Vorliegender Auszug —
╔══

Protocol of the Session on February 22, 2006

(Beifall bei der SPD)

Wir freuen uns ganz besonders, dass unsere ehemalige Ministerpräsidentin ihr Ansehen und ihre Kompetenz einbringt.

Nach dem neuesten Armuts- und Reichtumsbericht der Bundesregierung hat sich die Schere zwischen Arm und Reich in unserem Land weiter geöffnet. Armut von Kindern und ihren Familien und hier ist nicht nur Einkommensarmut gemeint hat Folgen für ihre Gesundheit, ihre Bildungschancen, für das soziale Verhalten, für das gesellschaftliche Miteinander.

Unzureichende Förderung, fehlende Zuwendung und mangelnde Verlässlichkeit - das sind Ursachen für Hoffnungslosigkeit bei Kindern und Jugendlichen. Diese Probleme führen häufig zu Lebenskrisen mit schwerwiegenden Folgen für die Betroffenen, für ihren weiteren Lebensweg und für ihr soziales Umfeld. Ziel einer zukunftsorientierten Politik muss es deshalb nach Auffassung der SPD-Fraktion sein, die in der Regel schon in sehr frühen Lebensjahren von Kindern einsetzende Spirale von Benachteiligung zu durchbrechen.

Nach Aussagen des Kinderschutzbundes, der AWO, des Landesjugendrings und des Sozialverbandes wuchsen Mitte 2005 etwa 14 % aller Kinder in Schleswig-Holstein unter Armutsbedingungen auf. Ich meine, es ist müßig, einen Streit über die zugrunde liegende Armutsdefinition zu führen. Denn es ändert nicht die Notwendigkeit des Handelns, wenn aufgrund anderer Berechnungsmodelle der Prozentsatz der betroffenen Kinder leicht sinkt oder steigt

(Beifall bei der SPD)

╚══

Bereitgestellte Daten —
╔══

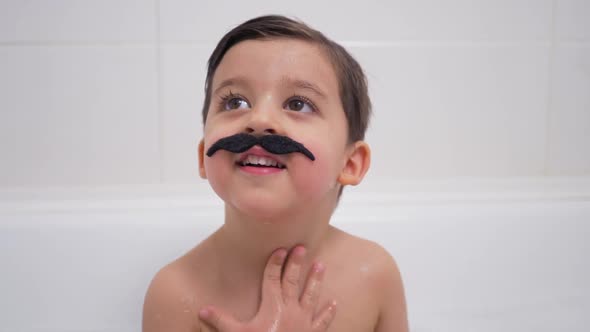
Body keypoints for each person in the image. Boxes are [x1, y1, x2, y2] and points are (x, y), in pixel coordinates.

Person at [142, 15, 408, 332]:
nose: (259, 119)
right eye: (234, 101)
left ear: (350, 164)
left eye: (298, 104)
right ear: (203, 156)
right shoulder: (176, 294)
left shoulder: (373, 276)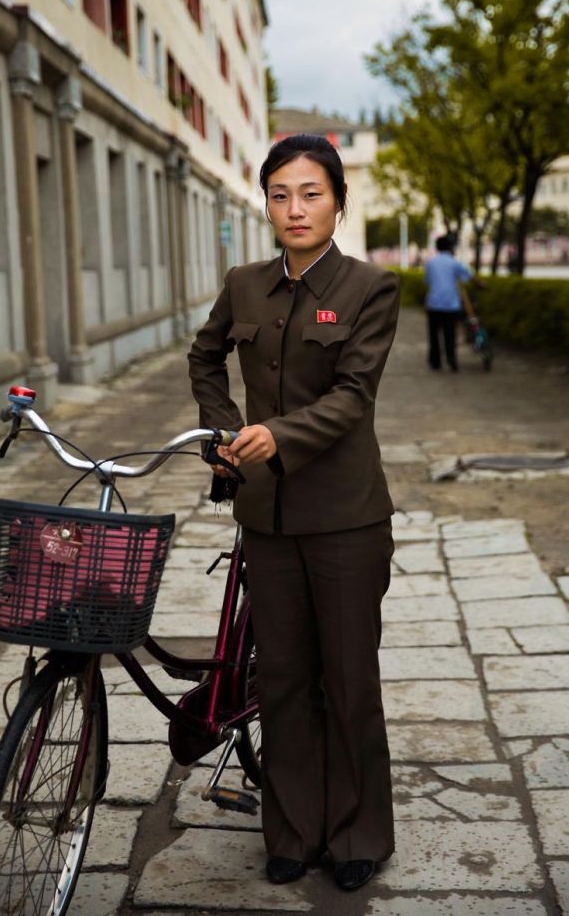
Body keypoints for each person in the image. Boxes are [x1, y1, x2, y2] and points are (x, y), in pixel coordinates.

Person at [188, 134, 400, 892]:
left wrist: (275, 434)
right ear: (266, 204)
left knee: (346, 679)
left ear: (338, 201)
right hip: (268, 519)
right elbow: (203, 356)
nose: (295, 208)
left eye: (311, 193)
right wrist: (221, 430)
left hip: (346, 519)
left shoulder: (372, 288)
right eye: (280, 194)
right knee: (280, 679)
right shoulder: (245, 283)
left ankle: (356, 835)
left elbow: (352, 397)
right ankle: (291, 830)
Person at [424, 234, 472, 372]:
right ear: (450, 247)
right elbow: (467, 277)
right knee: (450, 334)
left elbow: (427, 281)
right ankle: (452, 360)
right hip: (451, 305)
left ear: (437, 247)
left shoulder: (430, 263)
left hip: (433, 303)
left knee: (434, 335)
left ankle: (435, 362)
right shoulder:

╚══

Arbeitsauftrag — Gib aus dem Auszug den Abschnitt zwischen „Protocol of the“ und „das gesellschaftliche Miteinander.“ einschließlich wieder und ändere dabei „Schere“ in „Kluft“.

Lösung —
Protocol of the Session on February 22, 2006

(Beifall bei der SPD)

Wir freuen uns ganz besonders, dass unsere ehemalige Ministerpräsidentin ihr Ansehen und ihre Kompetenz einbringt.

Nach dem neuesten Armuts- und Reichtumsbericht der Bundesregierung hat sich die Kluft zwischen Arm und Reich in unserem Land weiter geöffnet. Armut von Kindern und ihren Familien und hier ist nicht nur Einkommensarmut gemeint hat Folgen für ihre Gesundheit, ihre Bildungschancen, für das soziale Verhalten, für das gesellschaftliche Miteinander.